▶ READING TEXT:
--

Race details
- Date: 23 April 1962
- Official name: X Glover Trophy
- Location: Goodwood Circuit, West Sussex
- Course: Permanent racing facility
- Course length: 3.862 km (2.4 miles)
- Distance: 42 laps, 162.2 km (100.8 miles)

Pole position
- Driver: Stirling Moss; / Lotus-Climax
- Time: 1:34.2

Fastest lap
- Drivers: John Surtees / Lola-Climax
- Stirling Moss / Lotus-Climax
- Time: 1:22.0

Podium
- First: Graham Hill; / BRM
- Second: Bruce McLaren; / Cooper-Climax
- Third: Innes Ireland; / Lotus-Climax

= 1962 Glover Trophy =

The 10th Glover Trophy was a motor race, run for Formula One cars, held on 23 April 1962 at Goodwood Circuit, England. The race was run over 42 laps of the circuit, and was won by British driver Graham Hill in a BRM P57.

This race was held directly after the 1962 Lavant Cup, on the same day at the same circuit. Bruce McLaren, who had won the Lavant Cup, finished second in this race. Another Formula One race, the 1962 Pau Grand Prix, was also held on the same day.

This event was particularly notable for the serious accident suffered by Stirling Moss, which ended his Formula One career.

--

▶ STORED DATA:

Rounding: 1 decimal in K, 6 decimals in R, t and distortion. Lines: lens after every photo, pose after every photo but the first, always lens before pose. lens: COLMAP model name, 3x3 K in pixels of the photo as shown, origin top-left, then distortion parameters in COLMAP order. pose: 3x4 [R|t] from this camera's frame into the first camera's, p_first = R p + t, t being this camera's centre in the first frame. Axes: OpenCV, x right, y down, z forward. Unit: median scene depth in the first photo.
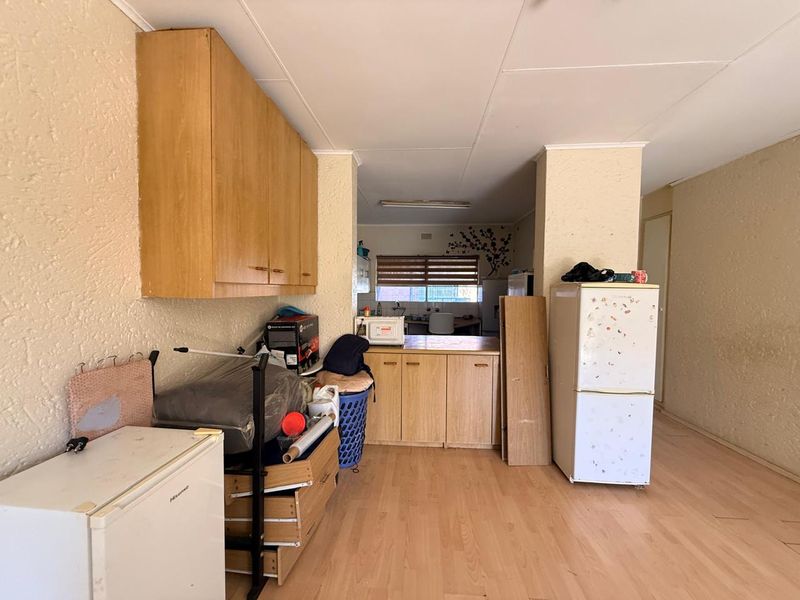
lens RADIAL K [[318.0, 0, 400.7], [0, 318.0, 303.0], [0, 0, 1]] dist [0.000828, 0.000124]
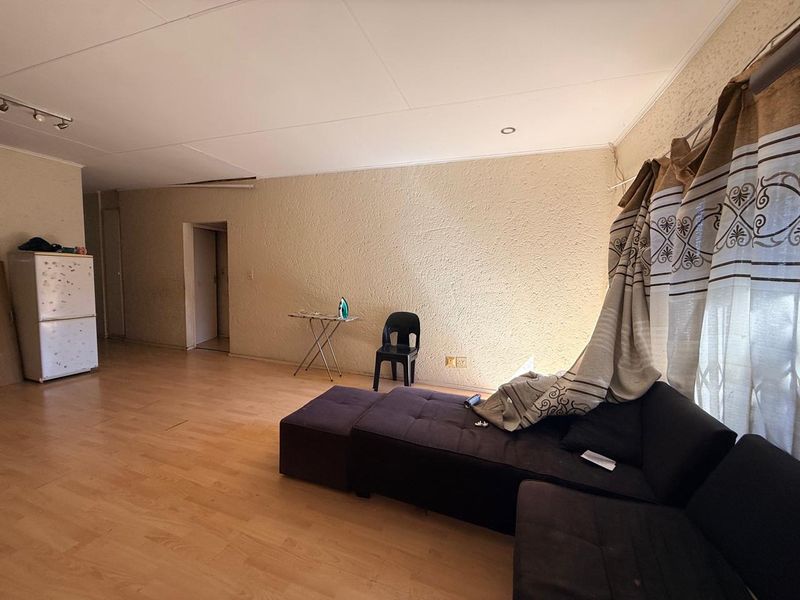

--

▶ ACTIVITY A: According to the Glover Trophy text, what car did Graham Hill drive to win the race?
▶ ACTIVITY B: Using the Glover Trophy text, explain in one to three sentences why the 1962 event is described as particularly notable.

▶ EXERCISE OUTPUT A: A BRM P57.

▶ EXERCISE OUTPUT B: The event is described as particularly notable because Stirling Moss suffered a serious accident in it. That accident ended his Formula One career.